Robert Eugene Bush
Robert Eugene Bush of Tacoma, Washington, was the youngest member of the U.S. Navy in World War II to receive the Medal of Honor. At the age of 18, he was awarded the medal for heroic actions “above and beyond the call of duty” while serving as a hospital corpsman attached to a U.S. Marine Corps rifle company on this day in 1945, during the Battle of Okinawa.
Bush joined the U.S. Naval Reserve in January 1944 as an apprentice seaman. He then joined the Naval Hospital Corps. By the invasion of Okinawa, which began on April 1, 1945, he was serving as a hospital apprentice first class and assigned to G Company, 2nd Battalion, 5th Marines.
On May 2, 1945, he was wounded in action by shrapnel from three enemy hand grenades while attending to his wounded platoon commander and at the same time, firing the lieutenant’s rifle to protect the lieutenant, himself, and the rest of the platoon during an enemy attack.

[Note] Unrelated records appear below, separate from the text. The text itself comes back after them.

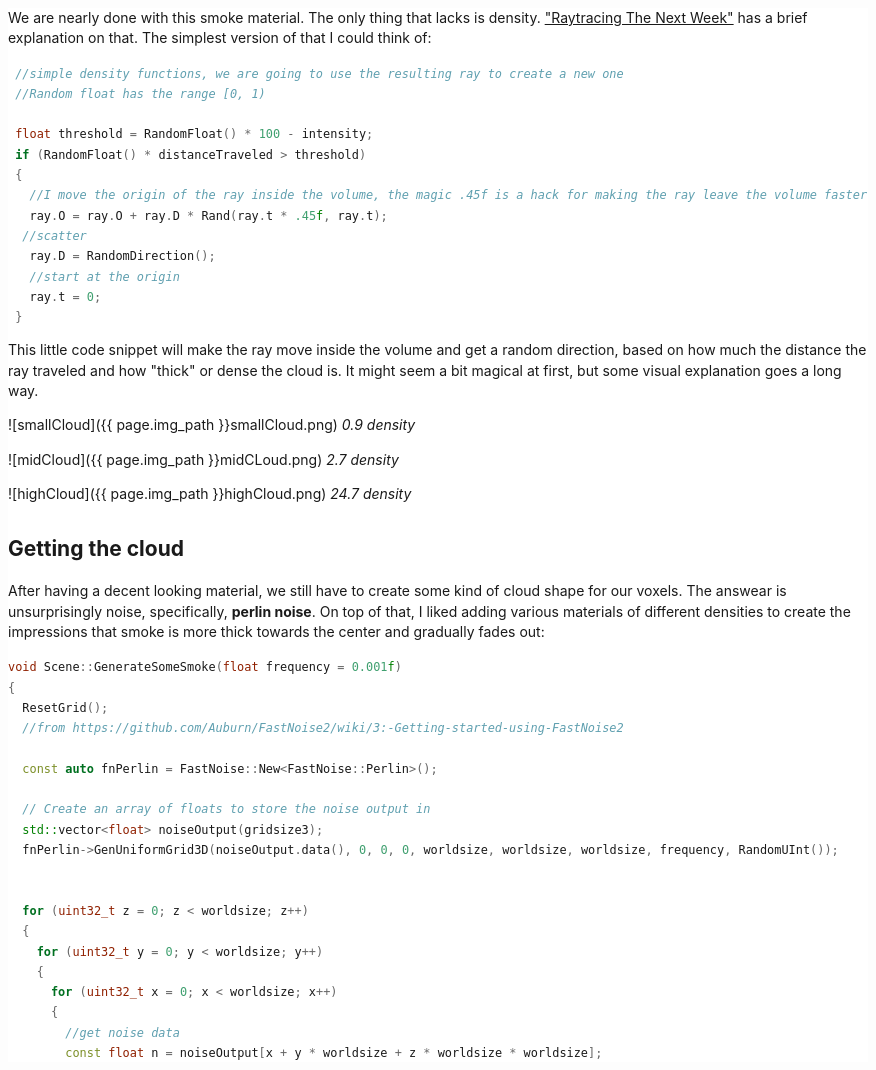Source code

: We are nearly done with this smoke material. The only thing that lacks is density. ["Raytracing The Next Week"](https://raytracing.github.io/books/RayTracingTheNextWeek.html#volumes) has a brief explanation on that.
The simplest version of that I could think of:
```cpp
 //simple density functions, we are going to use the resulting ray to create a new one
 //Random float has the range [0, 1)

 float threshold = RandomFloat() * 100 - intensity;
 if (RandomFloat() * distanceTraveled > threshold)
 {
   //I move the origin of the ray inside the volume, the magic .45f is a hack for making the ray leave the volume faster
   ray.O = ray.O + ray.D * Rand(ray.t * .45f, ray.t);
  //scatter
   ray.D = RandomDirection();
   //start at the origin
   ray.t = 0;
 }
 ```
 This little code snippet will make the ray move inside the volume and get a random direction, based on how much the distance the ray traveled and how "thick" or dense the cloud is. It might seem a bit magical at first, but some visual explanation goes a long way.

 ![smallCloud]({{ page.img_path }}smallCloud.png)
 _0.9 density_


 ![midCloud]({{ page.img_path }}midCLoud.png)
 _2.7 density_


 
 ![highCloud]({{ page.img_path }}highCloud.png)
 _24.7 density_

## Getting the cloud
After having a decent looking material, we still have to create some kind of cloud shape for our voxels. The answear is unsurprisingly noise, specifically, **perlin noise**. On top of that, I liked adding various materials of different densities to create the impressions that smoke is more thick towards the center and gradually fades out:
```cpp
void Scene::GenerateSomeSmoke(float frequency = 0.001f)
{
  ResetGrid();
  //from https://github.com/Auburn/FastNoise2/wiki/3:-Getting-started-using-FastNoise2

  const auto fnPerlin = FastNoise::New<FastNoise::Perlin>();

  // Create an array of floats to store the noise output in
  std::vector<float> noiseOutput(gridsize3);
  fnPerlin->GenUniformGrid3D(noiseOutput.data(), 0, 0, 0, worldsize, worldsize, worldsize, frequency, RandomUInt());


  for (uint32_t z = 0; z < worldsize; z++)
  {
    for (uint32_t y = 0; y < worldsize; y++)
    {
      for (uint32_t x = 0; x < worldsize; x++)
      {
        //get noise data
        const float n = noiseOutput[x + y * worldsize + z * worldsize * worldsize];

```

Bush was honorably discharged in July 1945 and presented the Medal of Honor by President Harry S. Truman in October 1945.
After the war, he studied business administration at the University of Washington and founded the Bayview Lumber Company at South Bend in 1951 and Bayview Redi-Mix at Elma, Washington, building both into multi-million dollar businesses. Bush was also active in championing veterans’ causes and served for two years as President of the Congressional Medal of Honor Society.
Bush died from kidney cancer in November 2005 at age 79.